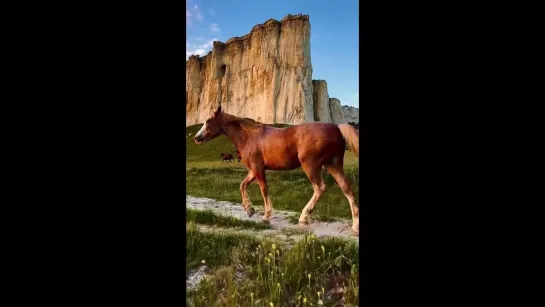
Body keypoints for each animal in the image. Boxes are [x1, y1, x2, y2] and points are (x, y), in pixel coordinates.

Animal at [193, 106, 360, 236]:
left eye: (208, 120)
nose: (196, 137)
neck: (249, 136)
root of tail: (337, 128)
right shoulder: (253, 170)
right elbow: (242, 185)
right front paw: (249, 209)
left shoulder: (258, 168)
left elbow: (264, 189)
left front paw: (266, 216)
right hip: (333, 165)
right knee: (346, 189)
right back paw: (355, 226)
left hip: (311, 166)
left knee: (320, 188)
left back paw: (304, 217)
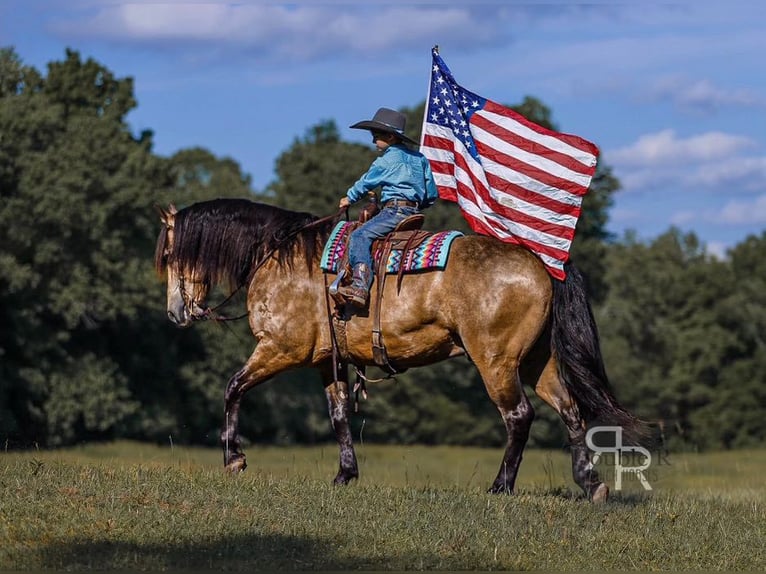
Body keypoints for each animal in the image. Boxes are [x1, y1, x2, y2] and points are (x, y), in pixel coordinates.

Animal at [158, 199, 648, 504]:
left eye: (167, 254)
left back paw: (501, 486)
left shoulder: (281, 349)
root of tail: (541, 264)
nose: (176, 312)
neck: (281, 258)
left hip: (496, 362)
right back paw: (590, 483)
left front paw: (234, 459)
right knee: (570, 411)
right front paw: (345, 474)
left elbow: (233, 388)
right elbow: (339, 416)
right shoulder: (327, 362)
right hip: (535, 361)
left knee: (519, 417)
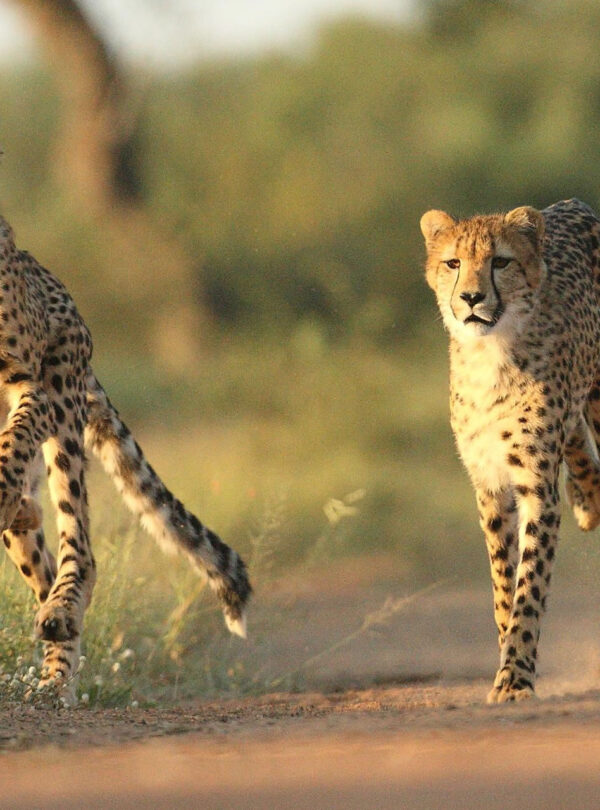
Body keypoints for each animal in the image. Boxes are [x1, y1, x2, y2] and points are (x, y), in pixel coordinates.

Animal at [0, 216, 251, 704]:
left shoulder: (31, 381)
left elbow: (13, 441)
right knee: (40, 562)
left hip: (65, 390)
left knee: (77, 542)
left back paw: (58, 655)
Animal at [420, 198, 600, 702]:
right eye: (453, 263)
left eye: (500, 262)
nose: (471, 298)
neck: (489, 355)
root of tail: (574, 202)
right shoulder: (491, 488)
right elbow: (504, 584)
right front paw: (507, 655)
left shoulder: (536, 488)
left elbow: (529, 586)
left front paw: (516, 676)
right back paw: (588, 501)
※
TASK TO COMPLETE
Repeat exactly, please: transcribe each entry and leave out the pictures.

ANSWER TO THIS EXERCISE
Body keypoints for each animal in the image. Boxes are [x1, y1, x2, y2] and points are (x, y), in pixel coordinates.

Animal at [193, 106, 360, 236]:
left eye: (208, 120)
nose: (196, 137)
neck: (249, 136)
root of tail: (337, 128)
right shoulder: (253, 170)
right elbow: (242, 185)
right front paw: (249, 209)
left shoulder: (258, 168)
left elbow: (264, 189)
left front paw: (266, 216)
right hip: (333, 165)
right knee: (346, 189)
right back paw: (355, 226)
left hip: (311, 166)
left knee: (320, 188)
left back paw: (304, 217)
Body keypoints for each animal in the image. Boxes are [x1, y1, x2, y2] and points are (x, y), in pixel coordinates.

Animal at [158, 199, 648, 504]:
left eye: (167, 254)
left back paw: (501, 486)
left shoulder: (281, 349)
root of tail: (541, 264)
nose: (176, 312)
neck: (281, 258)
left hip: (496, 362)
right back paw: (590, 483)
left front paw: (234, 459)
right knee: (570, 411)
right front paw: (345, 474)
left elbow: (233, 388)
right elbow: (339, 416)
right shoulder: (327, 362)
right hip: (535, 361)
left knee: (519, 417)
Body keypoints for each animal in the image. Boxes are [x1, y1, x2, y2] and points are (x, y), in pixel coordinates.

Animal at [0, 216, 251, 704]:
left shoulder: (31, 381)
left elbow: (13, 441)
right knee: (40, 562)
left hip: (65, 390)
left knee: (77, 542)
left back paw: (58, 655)
Animal at [420, 198, 600, 702]:
right eye: (453, 263)
left eye: (500, 262)
nose: (471, 298)
neck: (489, 355)
root of tail: (574, 202)
right shoulder: (491, 488)
right elbow: (504, 584)
right front paw: (507, 655)
left shoulder: (536, 488)
left elbow: (529, 586)
left front paw: (516, 676)
right back paw: (588, 501)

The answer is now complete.